My commute is around 40 mins which I may struggle with but if a lot of it is online it may be worth it. Also Have bad social anxiety so I’m not sure on halls.

I did go for accommodation last year but didn’t like it due to my anxiety and all the online learning which led me to defer. But I don’t know whether to try it again as the last year I’ve been really lonely as I’ve never had friends and I think commuting will not get me out my shell again
Hi!

You might find it helpful to talk to Thijs, one of our current Computer Science students on UniBuddy (https://api.unibuddy.co/og/keele-uni...Position=share). Thijs is currently in third year but can tell you about his experience of the first year classes and timetable, give you an idea of the hours you'll spend on campus etc.

In terms of commuting, I'm a PhD student and I currently commute 45 mins - 1 hour to get into Keele, depending on traffic. Honestly, whilst it's okay for PhD (because I don't have taught classes so can work from home a lot of the time), I wouldn't be wanting to do that sort of commute for undergraduate study.

This is primarily because as an undergraduate you'll have a lot more taught classes - so you'll probably be commuting most weekdays (which, given the traffic on the M6 and A500 can be zero fun at peak times - and highly stressful). But also because when I look back to my own undergraduate experience, the social side was a huge part of the university experience and that's much harder to access if you're not living on/near campus - not impossible, of course (there are social events that take place during the day on campus), but definitely much more difficult.

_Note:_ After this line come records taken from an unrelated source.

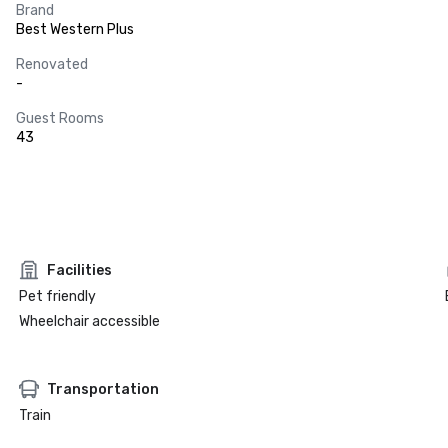
Brand
Best Western Plus
Renovated
-
Guest Rooms
43
Facilities
Pet friendly
Wheelchair accessible
Transportation
Train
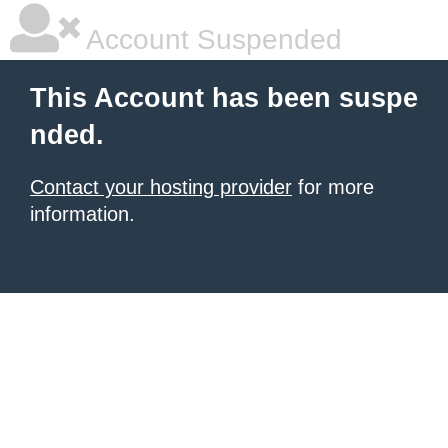
Account Suspended
This Account has been suspe
nded.
Contact your hosting provider
for more
information.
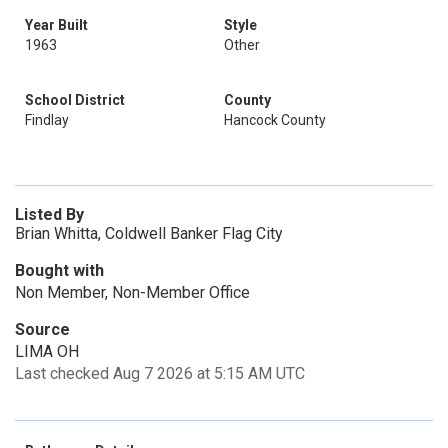
Year Built
Style
1963
Other
School District
County
Findlay
Hancock County
Listed By
Brian Whitta, Coldwell Banker Flag City
Bought with
Non Member, Non-Member Office
Source
LIMA OH
Last checked Aug 7 2026 at 5:15 AM UTC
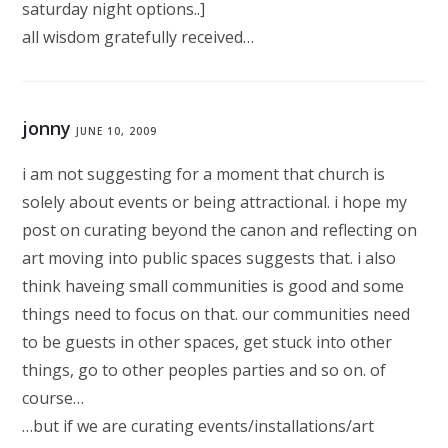
saturday night options..]
all wisdom gratefully received…
jonny
JUNE 10, 2009
i am not suggesting for a moment that church is
solely about events or being attractional. i hope my
post on curating beyond the canon and reflecting on
art moving into public spaces suggests that. i also
think haveing small communities is good and some
things need to focus on that. our communities need
to be guests in other spaces, get stuck into other
things, go to other peoples parties and so on. of
course…
…but if we are curating events/installations/art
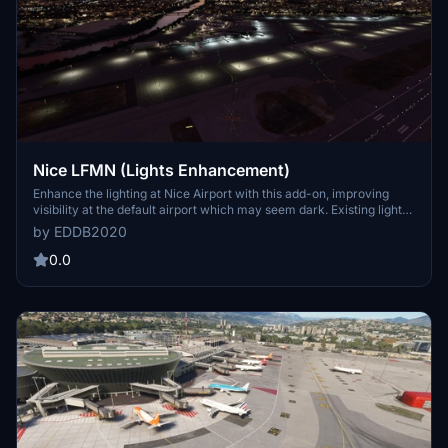
Nice LFMN (Lights Enhancement)
Enhance the lighting at Nice Airport with this add-on, improving
visibility at the default airport which may seem dark. Existing light
sources for apron and terminals have been reinforced in this
by EDDB2020
modification. Please note that updates, if any, will only be available
in the Basic Airport Enhancement Megapack starting July 4th.
0.0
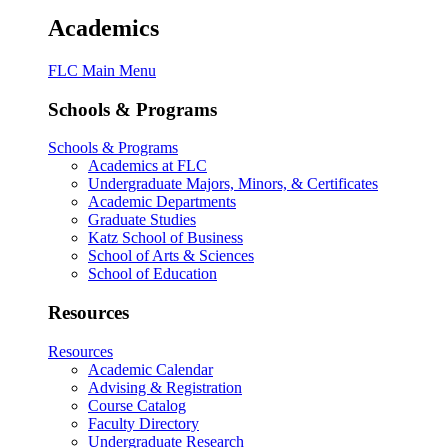
Academics
FLC Main Menu
Schools & Programs
Schools & Programs
Academics at FLC
Undergraduate Majors, Minors, & Certificates
Academic Departments
Graduate Studies
Katz School of Business
School of Arts & Sciences
School of Education
Resources
Resources
Academic Calendar
Advising & Registration
Course Catalog
Faculty Directory
Undergraduate Research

As a mature PhD student, this doesn't bother me too much - I have family and friends from pre-PG study, plus my social life is geared more towards 'coffee and cake' with fellow PG students these days, so I socialise during study breaks when I'm working on campus. But looking back to my life as an undergraduate, I think I'd have struggled to make friends or really immerse myself in university without engaging with the social aspect that comes from living on/near campus.

I suffer from a anxiety condition and social anxiety too - so I totally get your concerns about living in halls or shared accommodation. But, speaking from my own experience, the benefits do outweigh the risks - you can make some fantastic friends in halls, plus you can join and engage with the range of clubs and societies, the campus sports centre and sport activities, the library facilities. There really is something for everyone at Keele - it's not just nights out in the SU (although there are certainly those) but wildlife walks, Student Eats gardening sessions, craft activities, film nights, board game evenings etc. So even if you don't find your people in halls or on your course, there's lots of different ways to meet people with similar interests - and activities and events during Freshers to help with that too.

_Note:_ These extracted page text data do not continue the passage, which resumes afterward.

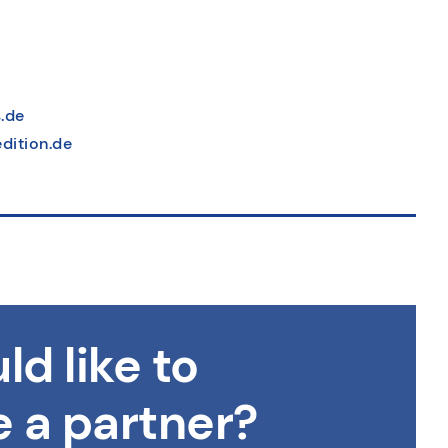
.de
dition.de
ld like to
 a partner?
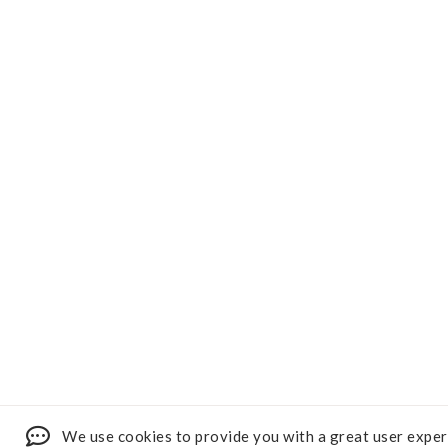
We use cookies to provide you with a great user exper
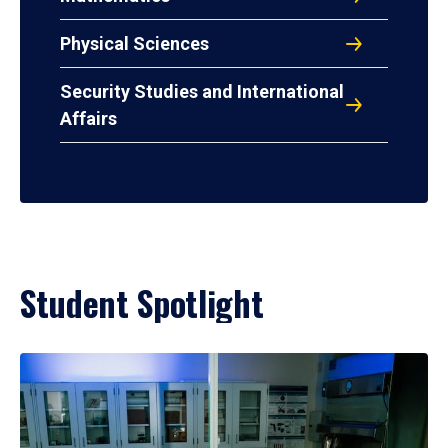
Physical Sciences
Security Studies and International
Affairs
Student Spotlight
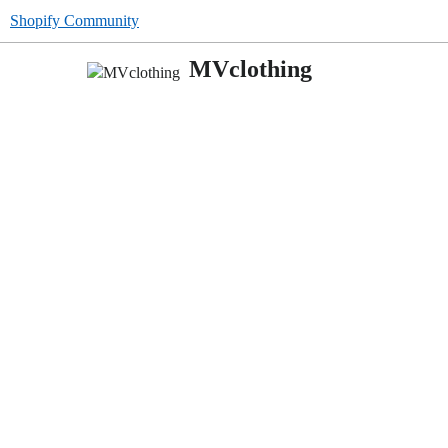
Shopify Community
MVclothing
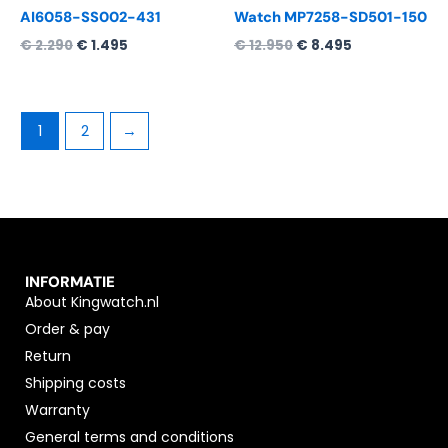
AI6058-SS002-431
Watch MP7258-SD501-150
€
2.290
€
1.495
€
12.950
€
8.495
1
2
→
INFORMATIE
About Kingwatch.nl
Order & pay
Return
Shipping costs
Warranty
General terms and conditions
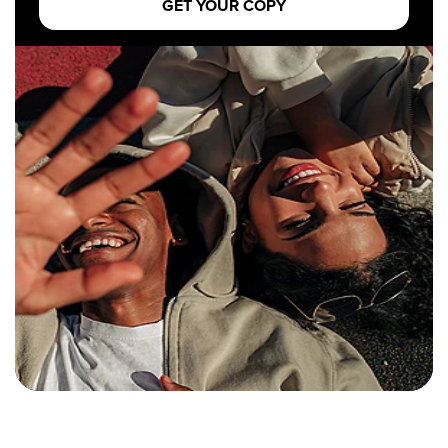
GET YOUR COPY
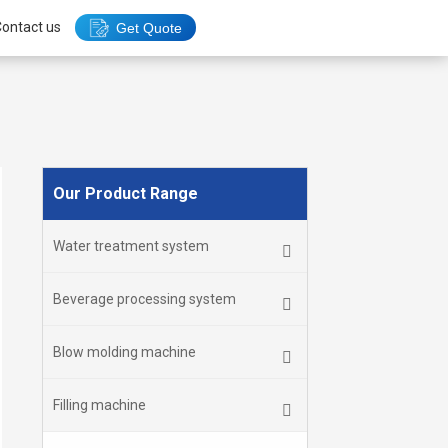
ontact us
Get Quote
Our Product Range
Water treatment system
Beverage processing system
Blow molding machine
Filling machine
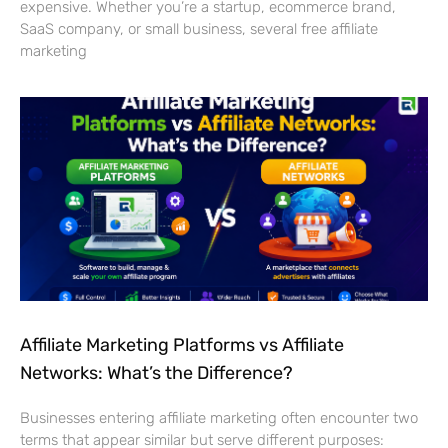
expensive. Whether you’re a startup, ecommerce brand,
SaaS company, or small business, several free affiliate
marketing
Affiliate Marketing Platforms vs Affiliate
Networks: What’s the Difference?
Businesses entering affiliate marketing often encounter two
terms that appear similar but serve different purposes:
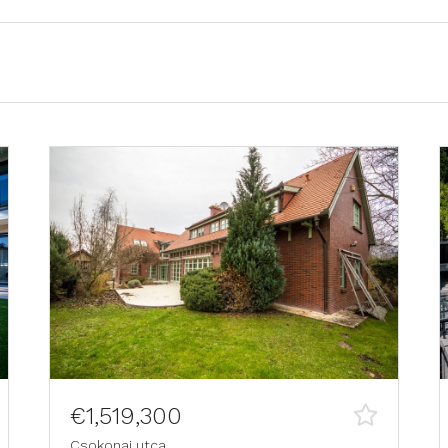
€1,519,300
Csokonai utca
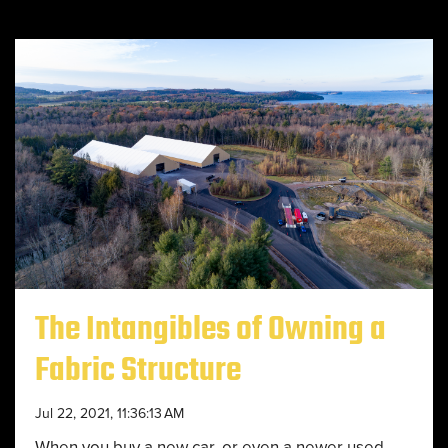
The Intangibles of Owning a
Fabric Structure
Jul 22, 2021, 11:36:13 AM
When you buy a new car, or even a newer used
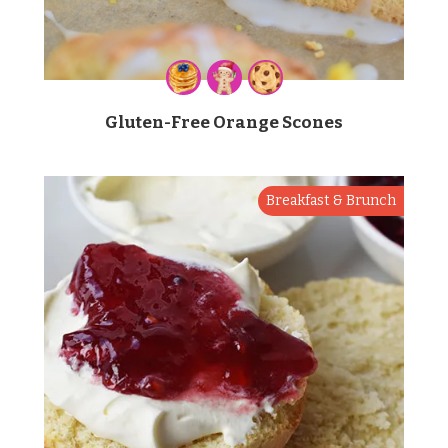
Gluten-Free Orange Scones
Breakfast & Brunch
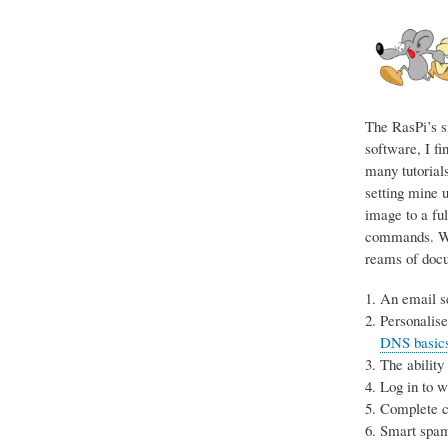
The RasPi’s s
software, I fi
many tutorials
setting mine u
image to a ful
commands. Wit
reams of docum
An email se
Personalise
DNS basics 
The ability
Log in to 
Complete co
Smart spam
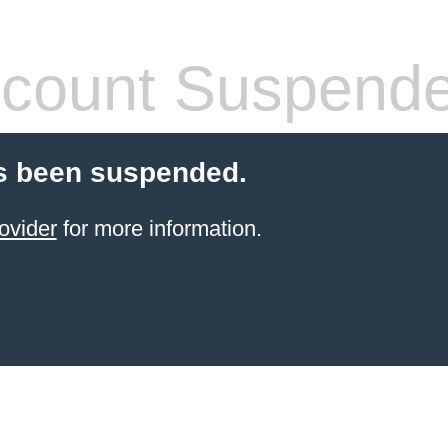
count Suspend
s been suspended.
ovider
for more information.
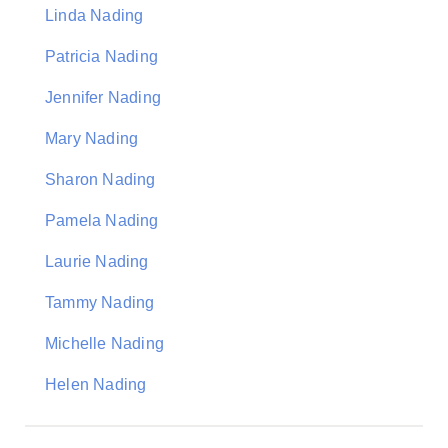
Linda Nading
Patricia Nading
Jennifer Nading
Mary Nading
Sharon Nading
Pamela Nading
Laurie Nading
Tammy Nading
Michelle Nading
Helen Nading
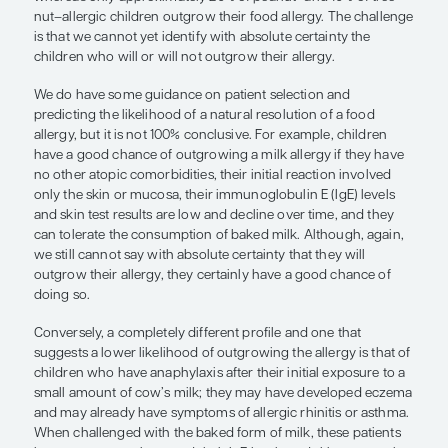
tree nut–allergic children outgrow t
food allergy. The challenge is that w
cannot yet identify with absolute ce
the children who will or will not ou
their allergy.”
Aikaterini Anagnostou, MD, PhD
Age is certainly a factor when considering the use 
egg, and wheat allergies resolve naturally in most
whereas only approximately 20% of peanut- and 1
nut–allergic children outgrow their food allergy. 
is that we cannot yet identify with absolute certain
children who will or will not outgrow their allergy.
We do have some guidance on patient selection 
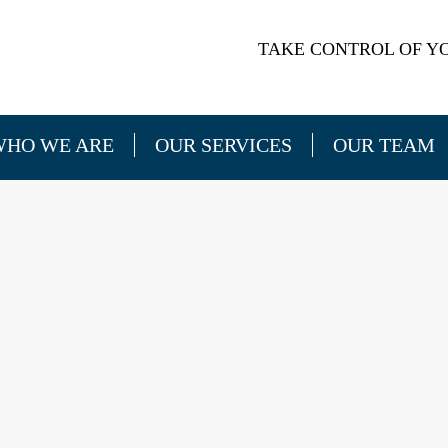
TAKE CONTROL OF YO
WHO WE ARE
OUR SERVICES
OUR TEAM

We have a range of accommodation at Keele (https://www.keele.ac.uk/discover/accommodation/) to suit a range of styles and budgets (so you can have a flat with a smaller group of housemates and en-suite facilities, or more traditional halls if you'd feel more comfortable meeting a variety of people). Thjis or one of our other student buddies would be happy to tell you more I'm sure, plus you can also email the accommodation team to discuss your individual accommodation needs at [email protected]. There's also off campus student accommodation if you think living in halls would be too much, and the accommodation team have a register of regulated local landlords (https://www.keele.ac.uk/discover/acc...vingoffcampus/) if you want to look for a flat or bedsit that gives you your own space but allows you to be that bit closer.

As artful_lounger has said, we do also have a range of wellbeing and support services at Keele, from counselling to peer support, online support services, mentoring, and on campus health services. You can find out more at https://www.keele.ac.uk/students/lif...eandwellbeing/, and can contact the Student Services team via https://www.keele.ac.uk/students/studentservices/. I've had contact with them myself and have found them to be really helpful so please do get in touch and get some support put in place for your arrival at Keele.

Hope that's helpful but if you do have any questions, please let me know. We hope to welcome you to Keele soon!